Write out every entry in full. Leave nothing out.

Input material section start

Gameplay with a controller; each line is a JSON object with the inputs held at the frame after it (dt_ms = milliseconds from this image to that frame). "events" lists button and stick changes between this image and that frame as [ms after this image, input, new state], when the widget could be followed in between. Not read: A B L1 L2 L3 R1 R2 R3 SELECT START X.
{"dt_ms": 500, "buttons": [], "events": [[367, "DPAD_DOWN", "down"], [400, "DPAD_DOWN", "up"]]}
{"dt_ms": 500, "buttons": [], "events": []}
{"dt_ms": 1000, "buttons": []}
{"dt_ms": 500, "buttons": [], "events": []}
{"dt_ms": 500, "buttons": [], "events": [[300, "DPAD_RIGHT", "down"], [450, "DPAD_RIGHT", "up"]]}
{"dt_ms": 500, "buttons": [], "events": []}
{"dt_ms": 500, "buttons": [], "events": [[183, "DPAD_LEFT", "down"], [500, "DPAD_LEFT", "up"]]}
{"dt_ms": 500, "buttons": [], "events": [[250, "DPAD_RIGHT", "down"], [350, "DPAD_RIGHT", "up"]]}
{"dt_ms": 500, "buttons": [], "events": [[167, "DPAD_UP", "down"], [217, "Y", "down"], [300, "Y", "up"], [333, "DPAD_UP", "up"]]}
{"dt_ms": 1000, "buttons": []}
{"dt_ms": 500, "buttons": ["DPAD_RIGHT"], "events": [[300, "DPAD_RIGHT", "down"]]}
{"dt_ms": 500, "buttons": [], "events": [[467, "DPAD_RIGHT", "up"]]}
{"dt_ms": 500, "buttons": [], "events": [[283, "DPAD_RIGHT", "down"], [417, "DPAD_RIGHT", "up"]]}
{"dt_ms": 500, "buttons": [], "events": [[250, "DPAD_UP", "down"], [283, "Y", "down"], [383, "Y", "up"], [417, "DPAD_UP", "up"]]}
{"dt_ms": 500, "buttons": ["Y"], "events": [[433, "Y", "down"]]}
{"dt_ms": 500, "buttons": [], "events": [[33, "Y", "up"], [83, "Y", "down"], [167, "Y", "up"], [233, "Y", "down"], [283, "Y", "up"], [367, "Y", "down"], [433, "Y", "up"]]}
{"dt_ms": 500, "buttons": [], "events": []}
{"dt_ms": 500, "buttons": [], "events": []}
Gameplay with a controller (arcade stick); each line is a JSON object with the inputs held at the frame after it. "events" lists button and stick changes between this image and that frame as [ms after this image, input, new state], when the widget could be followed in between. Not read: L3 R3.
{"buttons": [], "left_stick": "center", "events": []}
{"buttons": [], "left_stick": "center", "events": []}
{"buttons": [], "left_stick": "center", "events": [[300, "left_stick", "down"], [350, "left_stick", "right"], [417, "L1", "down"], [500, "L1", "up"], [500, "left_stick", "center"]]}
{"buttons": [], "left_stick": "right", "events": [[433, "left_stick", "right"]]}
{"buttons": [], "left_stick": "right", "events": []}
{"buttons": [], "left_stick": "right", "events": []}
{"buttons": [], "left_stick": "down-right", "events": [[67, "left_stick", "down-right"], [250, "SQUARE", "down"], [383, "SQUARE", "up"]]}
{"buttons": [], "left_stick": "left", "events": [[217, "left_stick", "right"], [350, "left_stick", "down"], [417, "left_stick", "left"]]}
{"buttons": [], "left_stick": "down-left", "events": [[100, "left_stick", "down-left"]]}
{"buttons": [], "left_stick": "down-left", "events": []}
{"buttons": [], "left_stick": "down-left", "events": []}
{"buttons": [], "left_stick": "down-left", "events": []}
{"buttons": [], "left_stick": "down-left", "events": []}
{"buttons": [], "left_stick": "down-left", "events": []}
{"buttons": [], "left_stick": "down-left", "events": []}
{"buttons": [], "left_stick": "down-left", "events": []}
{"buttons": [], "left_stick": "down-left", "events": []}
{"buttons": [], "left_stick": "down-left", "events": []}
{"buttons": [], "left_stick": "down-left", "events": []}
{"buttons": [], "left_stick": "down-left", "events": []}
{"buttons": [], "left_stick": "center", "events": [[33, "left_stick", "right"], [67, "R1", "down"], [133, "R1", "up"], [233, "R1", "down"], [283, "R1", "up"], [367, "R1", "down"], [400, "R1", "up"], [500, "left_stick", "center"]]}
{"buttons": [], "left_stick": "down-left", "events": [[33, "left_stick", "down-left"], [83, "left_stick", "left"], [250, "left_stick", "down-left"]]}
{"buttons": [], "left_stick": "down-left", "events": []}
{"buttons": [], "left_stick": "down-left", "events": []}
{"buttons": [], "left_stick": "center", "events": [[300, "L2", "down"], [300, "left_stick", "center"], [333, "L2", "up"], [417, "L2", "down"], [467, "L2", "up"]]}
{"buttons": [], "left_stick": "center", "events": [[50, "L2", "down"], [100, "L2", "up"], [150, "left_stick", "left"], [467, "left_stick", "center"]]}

Input material section end

[Solution to the problem]
Gameplay with a controller; each line is a JSON object with the inputs held at the frame after it (dt_ms = milliseconds from this image to that frame). "events" lists button and stick changes between this image and that frame as [ms after this image, input, new state], when the widget could be followed in between. Not read: A B L1 L2 L3 R1 R2 R3 SELECT START X.
{"dt_ms": 500, "buttons": [], "events": [[367, "DPAD_DOWN", "down"], [400, "DPAD_DOWN", "up"]]}
{"dt_ms": 500, "buttons": [], "events": []}
{"dt_ms": 1000, "buttons": []}
{"dt_ms": 500, "buttons": [], "events": []}
{"dt_ms": 500, "buttons": [], "events": [[300, "DPAD_RIGHT", "down"], [450, "DPAD_RIGHT", "up"]]}
{"dt_ms": 500, "buttons": [], "events": []}
{"dt_ms": 500, "buttons": [], "events": [[183, "DPAD_LEFT", "down"], [500, "DPAD_LEFT", "up"]]}
{"dt_ms": 500, "buttons": [], "events": [[250, "DPAD_RIGHT", "down"], [350, "DPAD_RIGHT", "up"]]}
{"dt_ms": 500, "buttons": [], "events": [[167, "DPAD_UP", "down"], [217, "Y", "down"], [300, "Y", "up"], [333, "DPAD_UP", "up"]]}
{"dt_ms": 1000, "buttons": []}
{"dt_ms": 500, "buttons": ["DPAD_RIGHT"], "events": [[300, "DPAD_RIGHT", "down"]]}
{"dt_ms": 500, "buttons": [], "events": [[467, "DPAD_RIGHT", "up"]]}
{"dt_ms": 500, "buttons": [], "events": [[283, "DPAD_RIGHT", "down"], [417, "DPAD_RIGHT", "up"]]}
{"dt_ms": 500, "buttons": [], "events": [[250, "DPAD_UP", "down"], [283, "Y", "down"], [383, "Y", "up"], [417, "DPAD_UP", "up"]]}
{"dt_ms": 500, "buttons": ["Y"], "events": [[433, "Y", "down"]]}
{"dt_ms": 500, "buttons": [], "events": [[33, "Y", "up"], [83, "Y", "down"], [167, "Y", "up"], [233, "Y", "down"], [283, "Y", "up"], [367, "Y", "down"], [433, "Y", "up"]]}
{"dt_ms": 500, "buttons": [], "events": []}
{"dt_ms": 500, "buttons": [], "events": []}
Gameplay with a controller (arcade stick); each line is a JSON object with the inputs held at the frame after it. "events" lists button and stick changes between this image and that frame as [ms after this image, input, new state], when the widget could be followed in between. Not read: L3 R3.
{"buttons": [], "left_stick": "center", "events": []}
{"buttons": [], "left_stick": "center", "events": []}
{"buttons": [], "left_stick": "center", "events": [[300, "left_stick", "down"], [350, "left_stick", "right"], [417, "L1", "down"], [500, "L1", "up"], [500, "left_stick", "center"]]}
{"buttons": [], "left_stick": "right", "events": [[433, "left_stick", "right"]]}
{"buttons": [], "left_stick": "right", "events": []}
{"buttons": [], "left_stick": "right", "events": []}
{"buttons": [], "left_stick": "down-right", "events": [[67, "left_stick", "down-right"], [250, "SQUARE", "down"], [383, "SQUARE", "up"]]}
{"buttons": [], "left_stick": "left", "events": [[217, "left_stick", "right"], [350, "left_stick", "down"], [417, "left_stick", "left"]]}
{"buttons": [], "left_stick": "down-left", "events": [[100, "left_stick", "down-left"]]}
{"buttons": [], "left_stick": "down-left", "events": []}
{"buttons": [], "left_stick": "down-left", "events": []}
{"buttons": [], "left_stick": "down-left", "events": []}
{"buttons": [], "left_stick": "down-left", "events": []}
{"buttons": [], "left_stick": "down-left", "events": []}
{"buttons": [], "left_stick": "down-left", "events": []}
{"buttons": [], "left_stick": "down-left", "events": []}
{"buttons": [], "left_stick": "down-left", "events": []}
{"buttons": [], "left_stick": "down-left", "events": []}
{"buttons": [], "left_stick": "down-left", "events": []}
{"buttons": [], "left_stick": "down-left", "events": []}
{"buttons": [], "left_stick": "center", "events": [[33, "left_stick", "right"], [67, "R1", "down"], [133, "R1", "up"], [233, "R1", "down"], [283, "R1", "up"], [367, "R1", "down"], [400, "R1", "up"], [500, "left_stick", "center"]]}
{"buttons": [], "left_stick": "down-left", "events": [[33, "left_stick", "down-left"], [83, "left_stick", "left"], [250, "left_stick", "down-left"]]}
{"buttons": [], "left_stick": "down-left", "events": []}
{"buttons": [], "left_stick": "down-left", "events": []}
{"buttons": [], "left_stick": "center", "events": [[300, "L2", "down"], [300, "left_stick", "center"], [333, "L2", "up"], [417, "L2", "down"], [467, "L2", "up"]]}
{"buttons": [], "left_stick": "center", "events": [[50, "L2", "down"], [100, "L2", "up"], [150, "left_stick", "left"], [467, "left_stick", "center"]]}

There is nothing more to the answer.